Dithyrambique à l’égard du corps professoral dont il a vanté la disponibilité, le porte-parole a toutefois fait souffler une bribe d’émotion sur l’auditoire en requérant une minute de silence, en l’honneur d’un enseignant qui a trépassé dans le courant de l’année universitaire.
Le diplôme qui sanctionne l’épilogue du cursus universitaire des 142 étudiants est soit un bachelor en administration des affaires, en informatique de gestion, en science politique, en informatique (réseaux, télécom, etc.), en mathématiques ou en ingénierie mécanique.
Outre la possibilité de poursuivre leur parcours au sein des universités étrangères partenaires, les récipiendaires des palmes estampillées du sceau de l’Iugb sont outillés pour s’insérer dans le monde professionnel.
«Le cycle universitaire à Iugb s’arrête au bachelor pour l’instant mais nous appliquons le système américain. Ce qui suppose que nos étudiants ont des compétences transversales et sont taillés sur mesure pour s’intégrer dans le monde professionnel. Ils sont polyvalents. Ceux de business administration par exemple peuvent avec le bachelor occuper des postes de comptable, de marketeur, etc.
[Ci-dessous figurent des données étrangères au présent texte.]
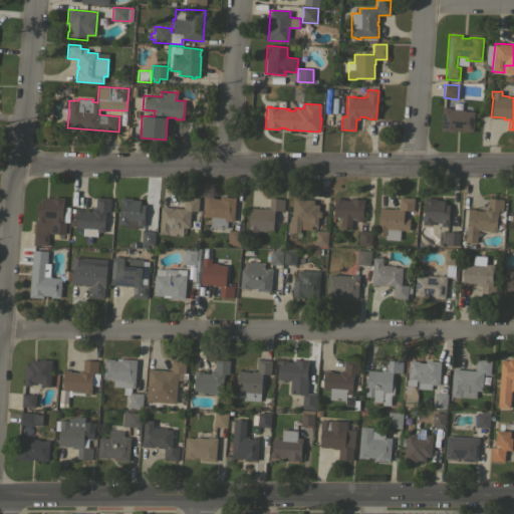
[(443,107),(452,107),(452,109),(464,110),(464,111),(474,111),(472,133),(462,132),(462,130),(456,130),(456,133),(441,131),(443,107)]
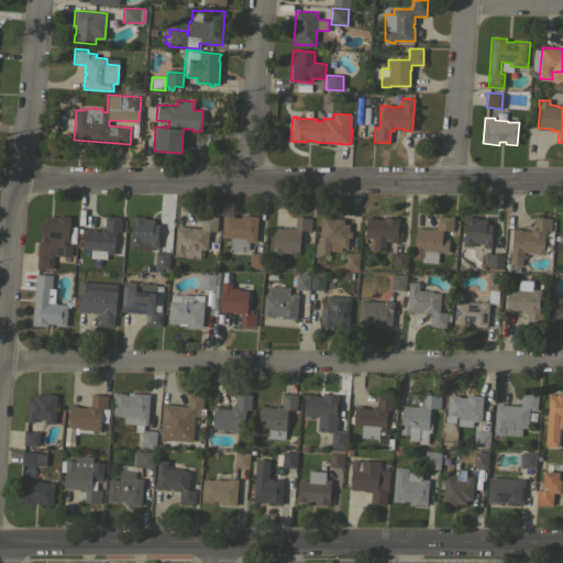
[(223,214),(234,216),(234,217),(241,218),(241,214),(257,216),(256,242),(249,242),(247,250),(230,249),(231,238),(221,238),(223,214)]
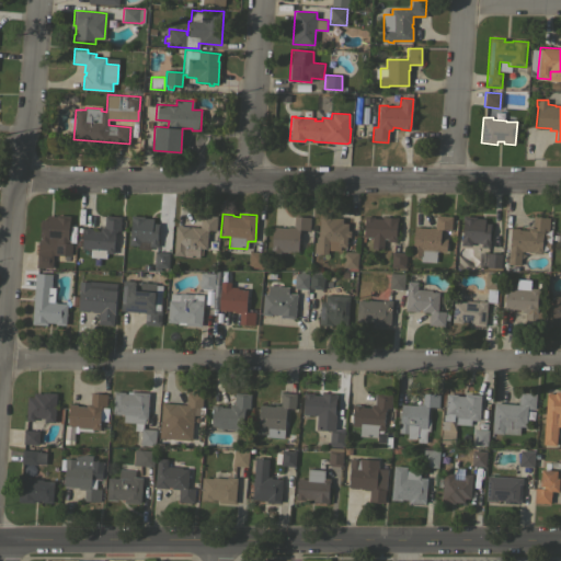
[(36,266),(38,241),(41,219),(46,219),(47,215),(56,216),(56,215),(70,216),(69,220),(68,220),(67,239),(68,239),(68,242),(71,242),(70,255),(53,254),(52,267),(36,266)]
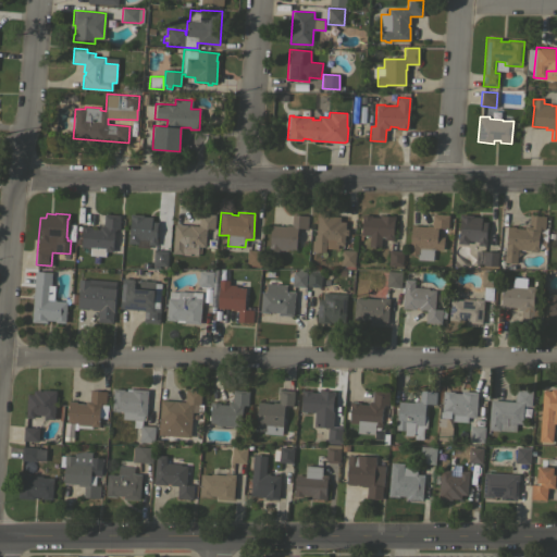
[(99,229),(99,226),(103,226),(104,213),(120,214),(119,229),(114,229),(114,232),(113,232),(112,247),(113,247),(112,251),(106,250),(106,256),(89,255),(90,247),(81,247),(82,229),(82,225),(91,226),(91,227),(99,229)]
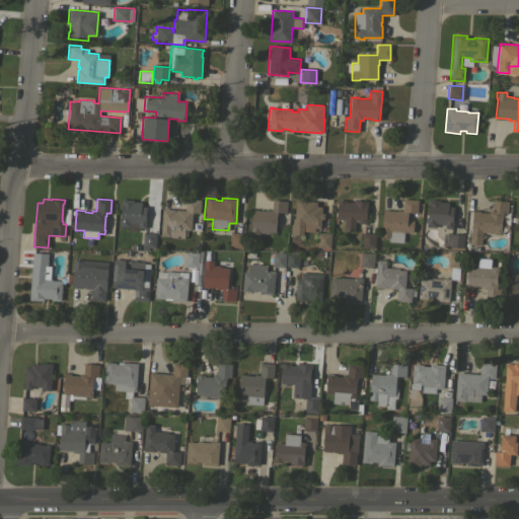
[(119,226),(120,219),(122,203),(121,203),(121,199),(134,200),(134,201),(142,202),(141,206),(147,206),(146,228),(137,227),(138,223),(129,223),(129,227),(128,227),(119,226)]
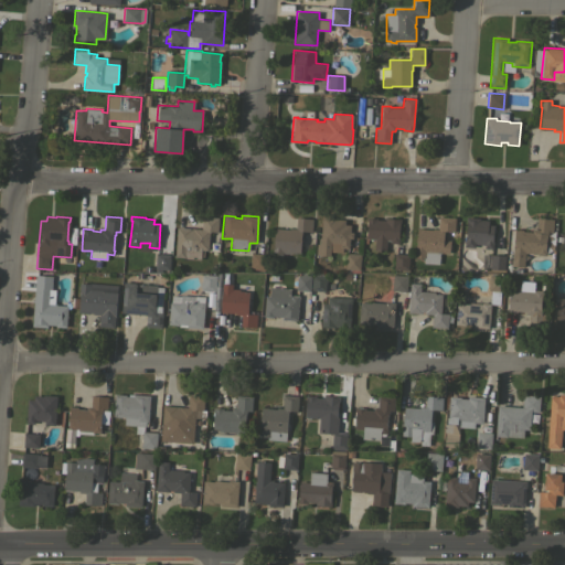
[(177,226),(190,227),(190,230),(193,230),(193,228),(201,228),(202,216),(219,217),(217,232),(210,231),(208,251),(201,249),(201,259),(184,258),(184,257),(174,256),(177,226)]
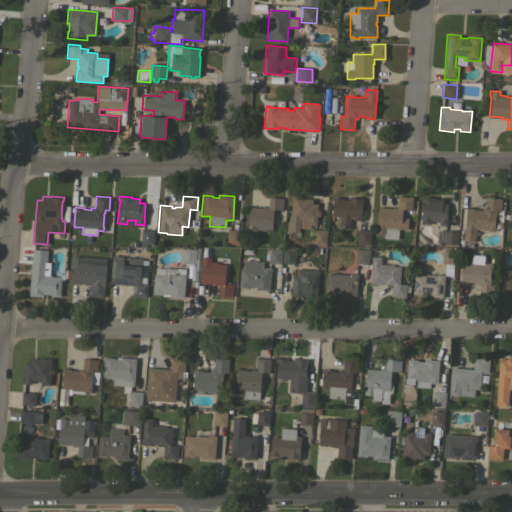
[(292,196),(304,197),(304,198),(313,199),(312,203),(317,203),(317,210),(320,210),(319,216),(316,216),(316,225),(299,224),(299,231),(286,230),(287,220),(290,221),(292,196)]
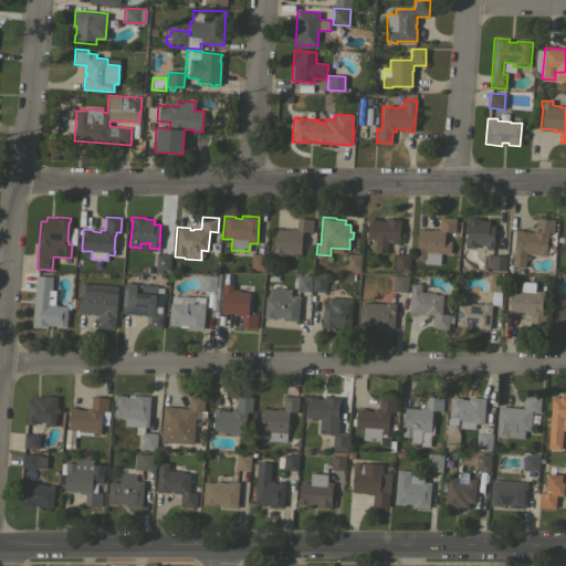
[(457,218),(454,232),(444,231),(443,240),(451,241),(450,253),(433,252),(433,253),(426,253),(426,258),(416,257),(418,229),(433,230),(433,229),(438,229),(439,217),(457,218)]
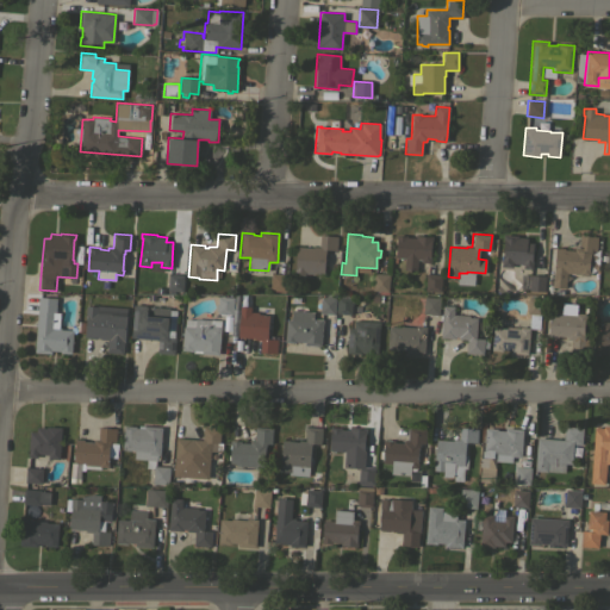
[(518,235),(518,236),(527,237),(527,242),(534,243),(531,268),(523,268),(523,263),(512,263),(512,267),(500,266),(502,257),(504,238),(503,238),(503,234),(518,235)]
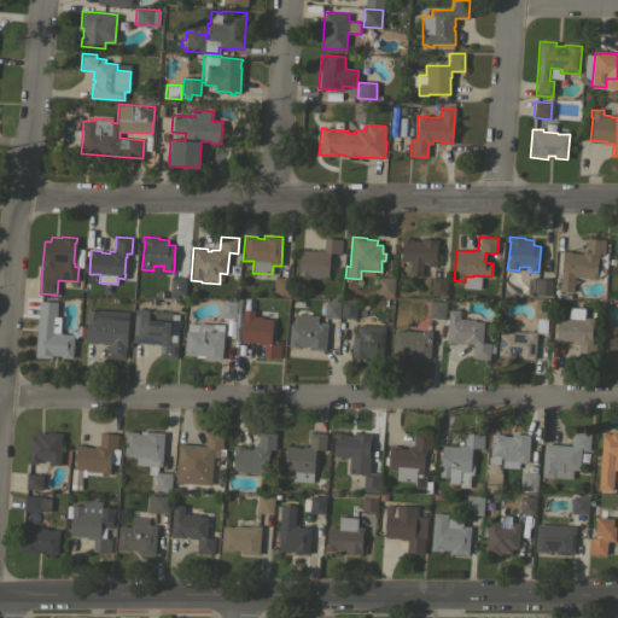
[(318,251),(318,249),(324,250),(325,238),(342,239),(340,252),(330,252),(327,277),(316,275),(316,278),(309,277),(309,281),(297,280),(298,270),(299,270),(301,250),(318,251)]
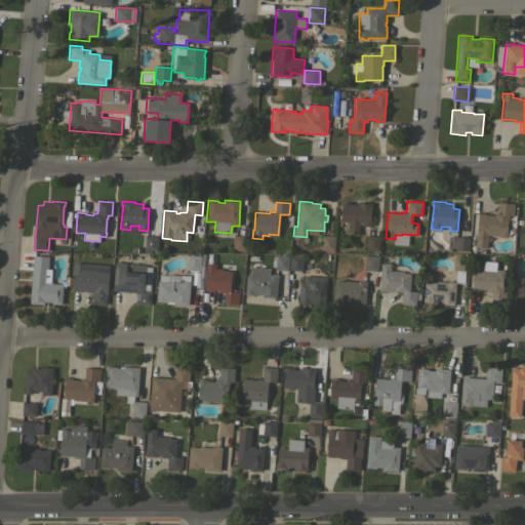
[(350,202),(350,204),(358,204),(358,202),(372,203),(372,207),(371,207),(370,221),(371,221),(370,226),(363,226),(363,224),(359,223),(358,233),(348,232),(348,223),(341,221),(340,226),(337,226),(337,220),(340,220),(340,217),(339,217),(339,214),(340,214),(340,209),(340,202),(350,202)]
Les autres filières sont orientées vers des métiers pratiques qui ressortent clairement du nom de la filière (ndlr, informatique de gestion, informatique (réseaux, télécom, etc.), mathématique, en ingénierie mécanique). Les sciences politiques servent généralement de tremplin. C’est le chemin incontournable pour faire le droit dans le système américain. Néanmoins, avec le bachelor, on peut occuper des postes dans l’administration, être journaliste, etc. A l’Iugb, nous avons un pôle exclusivement dédié à la recherche d’emploi et de stage pour nos diplômés. Notre travail ne s’arrête que quand nos diplômés sont insérés dans le tissu professionnel. On en veut pour preuve le fait que 50% de nos diplômés de la promotion précédente sont d’ores et déjà dans le monde du travail», nous confie la chargée de communication de l’Iugb, Emilie Yao.